There is nothing sublime about “Dark Waters”—except perhaps the performances and the cinematic art. The film’s setting switches off between a corporate office and a lowly West Virginia town. There are no beautiful mountaintops or thrilling action fights; just a daringly authentic image of America meddling in corruption. It may be slow moving, but that measured pace creates suspense and an uncommonly candid depiction of what it takes to fight people in power for the sake of eco-friendly reformation—something we’ve come all too familiar with in the modern fight against the climate crisis.
An Honest Look at Real life Environmental Heroism
As Ruffalo’s character turns his back on DuPont and starts to file cases against the company he once worked for, he uncovers more and more disturbing details about the conglomerate’s lack of environmental consideration. In the small West Virginia town, he learns that cows are dying in fields, that the streams are running with chemicals, and eventually, that this contaminated substance may be in the community’s drinking water. All throughout the investigation, though, DuPont grows more suspicious and Bilott more paranoid, believing that the company may stop at nothing to hide their wrongdoings.
The movie has echoes of “All The President’s Men” and “The Post,” but with a plot placed on a much smaller scale. Bilott is not a celebrated hero that earned national praise for his bravery. He is an unsung hero who did the right thing, and challenged the almighty masses for the sake of a few defenseless people.

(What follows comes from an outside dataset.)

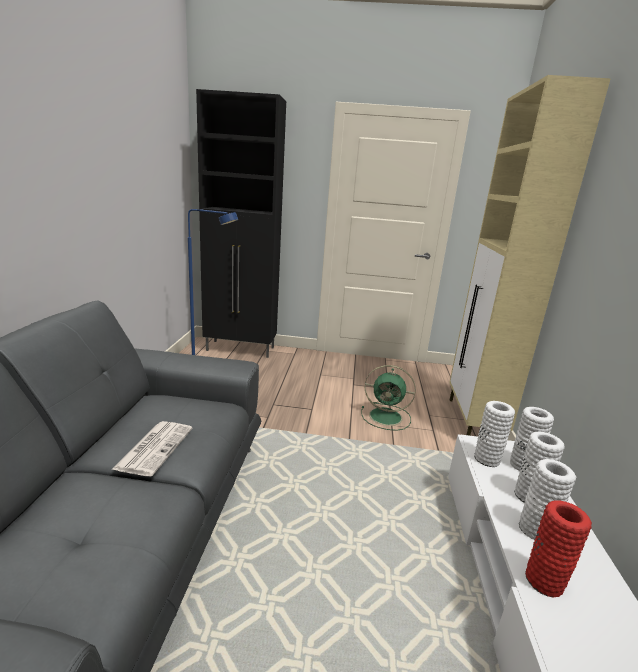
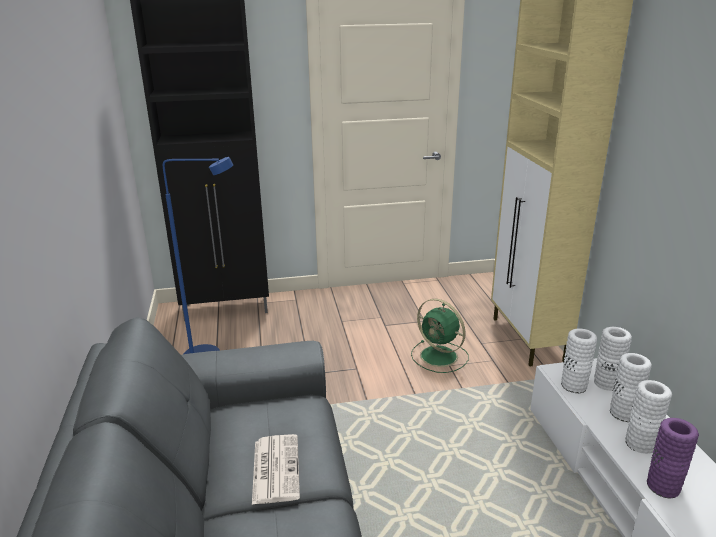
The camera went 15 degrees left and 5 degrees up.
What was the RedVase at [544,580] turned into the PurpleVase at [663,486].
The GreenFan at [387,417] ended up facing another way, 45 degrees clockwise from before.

Rob Bilott is a real person. He is still alive today. Sadly, you probably won’t find his name in the history books. On the other hand, DuPont remains a multi-billion dollar company and a household name in America. In today’s movie market filled with superheroes and warriors, “Dark Waters” gives us an honest illustration of what heroism really looks like, and the thanklessness that can often come with making the right decision.